News arrived to me through the Old Crow Book Club grapevine that Mark had lost the lottery to secure housing in one of the approximately 2000 apartment units across the county that had opened up this fall in a new intuitive to house the homeless that was two years behind schedule for implementation without any consequences for this inexcusable ineptitude.
Mark's sister and social worker had applied online for him six months ago.
(I find it very strange, stupid and discriminatory that a homeless man or woman in Oregon cannot apply in person to become housed. He or she can only apply online!)
Mark had received a letter of rejection in the mail (an address of a resident of the neighborhood where he receives mail) a few days ago. The grapevine informed me that upon hearing the bad news, Mark felt dejected and resigned to homelessness for the foreseeable future, possibly forever.
This has never been his desired outcome. He's not a homeless man who has chosen to remain living on the streets; he's a homeless man who has made the decision he does not want to live on the streets and has placed his faith in the system to help him.
That system has totally failed him.
Here we have an alcoholic man in his late 50s, born and raised in Oregon, who has been homeless since 2016 and recently suffered two heart attacks, who WANTS OFF THE STREETS, who has, with the assistance of friends, family and a social worker, made FOUR official attempts to secure housing, and has failed through no fault of his own each time.
What is there left to do? Give up?
It seems Mark stands on the brink of doing so and if he does quit, we'll never get him into housing because this process requires his participation.
Not long after hearing the news of the rejection, I went in search of Mark to check in on him and devise a new strategy. Frankly, short of bribing someone, if we could ever find anyone sentient in power to bribe, I had run out of ideas.

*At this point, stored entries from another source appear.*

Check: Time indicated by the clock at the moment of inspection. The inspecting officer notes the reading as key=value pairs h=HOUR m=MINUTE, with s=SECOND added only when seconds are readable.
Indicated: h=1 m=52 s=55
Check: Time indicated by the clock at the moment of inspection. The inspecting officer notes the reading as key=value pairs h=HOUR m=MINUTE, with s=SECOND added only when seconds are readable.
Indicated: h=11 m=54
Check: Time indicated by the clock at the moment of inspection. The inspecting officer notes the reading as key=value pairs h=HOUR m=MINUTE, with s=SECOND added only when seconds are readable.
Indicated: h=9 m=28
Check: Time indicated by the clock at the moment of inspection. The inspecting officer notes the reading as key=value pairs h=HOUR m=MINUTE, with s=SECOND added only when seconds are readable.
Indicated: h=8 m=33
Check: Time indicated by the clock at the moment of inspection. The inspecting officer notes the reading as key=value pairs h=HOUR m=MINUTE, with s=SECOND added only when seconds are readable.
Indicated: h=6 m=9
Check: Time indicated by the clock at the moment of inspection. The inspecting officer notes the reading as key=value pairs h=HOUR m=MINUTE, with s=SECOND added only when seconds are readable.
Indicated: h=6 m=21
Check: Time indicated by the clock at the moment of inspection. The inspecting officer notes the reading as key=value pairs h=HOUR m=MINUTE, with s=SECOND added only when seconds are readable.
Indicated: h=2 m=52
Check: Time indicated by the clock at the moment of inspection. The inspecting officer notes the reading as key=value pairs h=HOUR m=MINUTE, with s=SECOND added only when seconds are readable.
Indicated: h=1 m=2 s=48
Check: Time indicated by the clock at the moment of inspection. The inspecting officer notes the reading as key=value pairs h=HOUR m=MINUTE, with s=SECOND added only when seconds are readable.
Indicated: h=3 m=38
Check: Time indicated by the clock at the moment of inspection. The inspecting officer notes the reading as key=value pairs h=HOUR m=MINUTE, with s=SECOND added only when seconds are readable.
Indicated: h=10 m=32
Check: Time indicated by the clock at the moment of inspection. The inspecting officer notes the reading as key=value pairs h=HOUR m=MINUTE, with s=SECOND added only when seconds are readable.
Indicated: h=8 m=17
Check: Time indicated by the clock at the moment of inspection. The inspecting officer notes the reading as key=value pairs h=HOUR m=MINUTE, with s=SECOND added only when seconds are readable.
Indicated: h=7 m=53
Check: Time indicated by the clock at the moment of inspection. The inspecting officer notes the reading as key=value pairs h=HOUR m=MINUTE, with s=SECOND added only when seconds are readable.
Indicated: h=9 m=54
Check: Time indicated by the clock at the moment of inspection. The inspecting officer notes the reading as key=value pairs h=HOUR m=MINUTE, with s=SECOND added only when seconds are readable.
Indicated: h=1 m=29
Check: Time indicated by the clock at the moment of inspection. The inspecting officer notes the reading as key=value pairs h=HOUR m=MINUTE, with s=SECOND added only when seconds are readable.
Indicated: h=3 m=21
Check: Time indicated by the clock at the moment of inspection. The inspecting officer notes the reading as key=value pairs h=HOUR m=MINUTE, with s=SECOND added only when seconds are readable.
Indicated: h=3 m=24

Mark was sitting in front of the grocery store selling the newspaper advocating for the homeless. It had rained the previous two days and his copies were soggy. I bought one and then broached the subject of the rejection letter. Mark seemed nonchalant about the result. I was not. I said we weren't giving up. He didn't really respond.
I asked if he had the letter and could I read it. He pulled a drenched piece of paper from his backpack and handed it to me.
The letter read, in part:
Dear Mark,
...we regret to inform you that your household was not selected in the lottery and your application will not be placed on the waiting list...
...please note, the application account that you created still exists and will accept changes. This does not mean that you are on the Housing Choice Voucher waitlist...
We want to thank you for your application and encourage you to check the 211 information website for available housing resources in our community...
Home Forward selected 2000 households through the lottery process to be placed on the new Housing Choice Voucher wait list. The 2000 households should move move through the wait list process in two years and then we will open the wait list again...
...we hope that we have the opportunity to work with you in the future...
(Note to readers: the author of this letter employed three different phrasings of wait list within the space of 200 words)
I read the letter twice and wasn't quite sure what it meant for Mark. He wasn't on a wait list because he had to reapply when the wait list opened up? But his application was already in the system?
Two years to move people into these apartments? And then the wait list reopens? I thought there was a housing emergency!
It was never clear to me or Mark or probably anyone on Earth if this was truly a random lottery or Mark's personal information was fed into a database and an algorithm generated and then he wasn't selected. It all raises an interesting question in a democracy that is never discussed as far as I can tell: who does have priority in receiving housing assistance? The elderly? Veterans? Those homeless people who are the most disruptive to others? Women with children? The mentally ill who have no ability to care for themselves? The drug zombies? Those who are already housed but ready to lose housing?
What about a man like Mark?
I asked Mark if I could keep the letter, dry it out, and reference it in a piece of writing. He agreed and here it is.
Mark certainly wasn't his usual voluble self during this conversation. I kept trying to pump him up with various coaching cliches that occasionally worked on me in my youth and when I employed them in my coaching career.
As for Mark as of October, winter is coming. He might not survive another one.
Horse-shite! So frustrating. The term "criminal negligence" keeps coming to mind.
The system is truly broken notwithstanding the millions of dollars allocated to resolve the problem.